● **WHAT IS EXPECTED**
Go through the data below and work out how many lines contain "controller"; the answer is the number alone.

● **EXERCISE DATA**
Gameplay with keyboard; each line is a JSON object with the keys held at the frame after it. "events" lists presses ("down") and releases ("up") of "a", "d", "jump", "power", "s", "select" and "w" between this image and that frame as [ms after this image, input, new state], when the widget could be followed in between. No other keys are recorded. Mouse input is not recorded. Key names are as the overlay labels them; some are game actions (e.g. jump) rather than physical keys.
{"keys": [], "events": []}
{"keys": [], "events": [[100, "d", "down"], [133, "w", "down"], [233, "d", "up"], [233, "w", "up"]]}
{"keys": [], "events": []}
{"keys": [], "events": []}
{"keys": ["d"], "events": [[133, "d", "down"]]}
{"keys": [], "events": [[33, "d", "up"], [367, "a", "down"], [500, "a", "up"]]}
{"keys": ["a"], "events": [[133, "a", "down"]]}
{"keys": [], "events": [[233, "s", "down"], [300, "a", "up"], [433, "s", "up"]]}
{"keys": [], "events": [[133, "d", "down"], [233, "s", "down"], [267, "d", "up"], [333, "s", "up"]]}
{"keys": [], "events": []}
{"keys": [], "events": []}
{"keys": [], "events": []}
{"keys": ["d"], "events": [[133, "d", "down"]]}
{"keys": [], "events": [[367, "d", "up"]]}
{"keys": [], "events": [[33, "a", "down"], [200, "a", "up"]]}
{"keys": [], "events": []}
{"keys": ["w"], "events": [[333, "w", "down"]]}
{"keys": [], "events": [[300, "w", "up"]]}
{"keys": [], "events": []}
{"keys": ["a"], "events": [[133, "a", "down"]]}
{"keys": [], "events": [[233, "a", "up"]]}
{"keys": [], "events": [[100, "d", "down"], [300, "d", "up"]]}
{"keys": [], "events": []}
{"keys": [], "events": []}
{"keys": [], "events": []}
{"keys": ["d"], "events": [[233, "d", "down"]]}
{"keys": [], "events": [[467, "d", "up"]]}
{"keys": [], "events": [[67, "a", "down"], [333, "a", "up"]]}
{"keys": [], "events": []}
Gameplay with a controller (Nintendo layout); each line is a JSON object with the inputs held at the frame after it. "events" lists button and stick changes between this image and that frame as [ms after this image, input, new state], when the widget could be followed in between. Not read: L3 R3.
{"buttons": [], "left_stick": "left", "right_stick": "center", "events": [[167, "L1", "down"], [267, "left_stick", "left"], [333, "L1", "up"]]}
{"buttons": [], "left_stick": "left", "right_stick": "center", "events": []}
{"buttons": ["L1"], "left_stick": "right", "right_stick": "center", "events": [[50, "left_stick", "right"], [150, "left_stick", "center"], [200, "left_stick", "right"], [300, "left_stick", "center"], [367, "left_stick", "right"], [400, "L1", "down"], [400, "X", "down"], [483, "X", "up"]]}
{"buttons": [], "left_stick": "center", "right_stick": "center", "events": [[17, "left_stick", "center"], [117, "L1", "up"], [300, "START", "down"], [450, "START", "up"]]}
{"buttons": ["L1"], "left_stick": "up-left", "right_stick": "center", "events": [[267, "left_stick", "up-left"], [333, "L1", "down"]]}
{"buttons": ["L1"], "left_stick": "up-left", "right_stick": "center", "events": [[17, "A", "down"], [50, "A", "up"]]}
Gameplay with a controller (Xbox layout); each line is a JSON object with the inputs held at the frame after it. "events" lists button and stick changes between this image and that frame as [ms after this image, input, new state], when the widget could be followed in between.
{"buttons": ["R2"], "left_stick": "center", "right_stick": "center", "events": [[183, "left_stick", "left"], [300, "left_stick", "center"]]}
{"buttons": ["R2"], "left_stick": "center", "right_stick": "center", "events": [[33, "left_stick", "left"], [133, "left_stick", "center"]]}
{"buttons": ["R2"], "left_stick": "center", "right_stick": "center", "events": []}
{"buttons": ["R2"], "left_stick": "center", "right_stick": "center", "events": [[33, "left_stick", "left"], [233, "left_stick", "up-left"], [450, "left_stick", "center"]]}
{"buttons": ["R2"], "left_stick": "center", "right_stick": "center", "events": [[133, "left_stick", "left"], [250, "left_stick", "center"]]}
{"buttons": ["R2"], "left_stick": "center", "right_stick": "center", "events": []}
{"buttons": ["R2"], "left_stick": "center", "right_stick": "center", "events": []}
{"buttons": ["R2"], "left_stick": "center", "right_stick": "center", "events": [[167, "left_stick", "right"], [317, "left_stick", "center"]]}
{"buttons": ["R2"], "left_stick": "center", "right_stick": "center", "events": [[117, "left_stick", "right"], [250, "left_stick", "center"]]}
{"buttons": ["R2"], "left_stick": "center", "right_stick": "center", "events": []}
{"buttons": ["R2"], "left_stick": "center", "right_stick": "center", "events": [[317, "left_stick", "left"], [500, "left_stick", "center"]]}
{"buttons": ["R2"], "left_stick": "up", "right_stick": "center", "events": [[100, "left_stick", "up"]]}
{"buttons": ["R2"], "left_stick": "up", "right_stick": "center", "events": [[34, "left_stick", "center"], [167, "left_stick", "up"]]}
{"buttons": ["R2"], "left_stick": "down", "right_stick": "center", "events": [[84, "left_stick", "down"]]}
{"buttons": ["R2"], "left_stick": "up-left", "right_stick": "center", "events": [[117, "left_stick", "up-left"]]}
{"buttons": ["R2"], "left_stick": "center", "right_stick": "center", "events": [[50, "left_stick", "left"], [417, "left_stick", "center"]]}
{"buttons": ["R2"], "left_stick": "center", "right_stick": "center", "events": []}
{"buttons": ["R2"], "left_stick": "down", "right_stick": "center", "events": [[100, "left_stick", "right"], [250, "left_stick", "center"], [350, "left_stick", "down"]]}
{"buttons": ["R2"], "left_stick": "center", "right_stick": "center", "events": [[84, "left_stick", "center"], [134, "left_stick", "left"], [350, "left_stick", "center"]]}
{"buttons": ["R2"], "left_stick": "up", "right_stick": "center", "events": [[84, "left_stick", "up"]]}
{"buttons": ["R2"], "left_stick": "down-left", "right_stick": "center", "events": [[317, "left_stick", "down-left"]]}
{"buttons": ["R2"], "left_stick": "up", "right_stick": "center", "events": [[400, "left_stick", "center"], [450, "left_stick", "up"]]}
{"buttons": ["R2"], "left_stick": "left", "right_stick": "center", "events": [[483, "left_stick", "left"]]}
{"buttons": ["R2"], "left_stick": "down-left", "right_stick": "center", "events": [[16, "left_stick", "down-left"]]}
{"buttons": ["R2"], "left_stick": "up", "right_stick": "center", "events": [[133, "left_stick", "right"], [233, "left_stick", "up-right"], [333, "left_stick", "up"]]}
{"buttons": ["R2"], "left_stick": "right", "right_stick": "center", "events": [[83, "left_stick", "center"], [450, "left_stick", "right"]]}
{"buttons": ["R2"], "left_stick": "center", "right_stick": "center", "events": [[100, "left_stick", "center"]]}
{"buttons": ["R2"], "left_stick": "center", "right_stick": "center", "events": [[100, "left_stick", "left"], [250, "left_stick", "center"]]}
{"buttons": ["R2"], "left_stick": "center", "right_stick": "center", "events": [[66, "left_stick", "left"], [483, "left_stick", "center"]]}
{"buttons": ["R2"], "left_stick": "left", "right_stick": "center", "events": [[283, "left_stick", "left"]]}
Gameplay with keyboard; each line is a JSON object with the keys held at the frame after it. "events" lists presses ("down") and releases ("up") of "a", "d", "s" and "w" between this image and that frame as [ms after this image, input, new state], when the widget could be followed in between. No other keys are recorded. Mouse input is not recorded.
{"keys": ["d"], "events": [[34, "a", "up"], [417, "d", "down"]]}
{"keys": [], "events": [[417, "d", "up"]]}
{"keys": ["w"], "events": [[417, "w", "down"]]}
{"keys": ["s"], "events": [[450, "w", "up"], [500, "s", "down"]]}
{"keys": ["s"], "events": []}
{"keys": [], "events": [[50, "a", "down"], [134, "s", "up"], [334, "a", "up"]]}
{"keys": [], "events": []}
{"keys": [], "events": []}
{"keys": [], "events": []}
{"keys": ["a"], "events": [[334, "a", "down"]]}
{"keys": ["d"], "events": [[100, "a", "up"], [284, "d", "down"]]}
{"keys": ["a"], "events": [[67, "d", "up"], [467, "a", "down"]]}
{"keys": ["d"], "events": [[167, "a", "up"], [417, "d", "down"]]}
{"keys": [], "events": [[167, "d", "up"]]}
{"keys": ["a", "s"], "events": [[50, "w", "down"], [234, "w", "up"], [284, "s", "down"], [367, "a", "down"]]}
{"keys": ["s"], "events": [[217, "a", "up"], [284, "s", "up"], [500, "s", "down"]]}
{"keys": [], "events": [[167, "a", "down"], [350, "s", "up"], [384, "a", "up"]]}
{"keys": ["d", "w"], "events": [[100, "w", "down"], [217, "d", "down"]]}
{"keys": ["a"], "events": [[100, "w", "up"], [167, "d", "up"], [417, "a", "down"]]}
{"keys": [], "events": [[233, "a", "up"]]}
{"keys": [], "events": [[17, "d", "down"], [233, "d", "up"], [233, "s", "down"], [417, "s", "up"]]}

● **RESPONSE TO THIS TASK**
2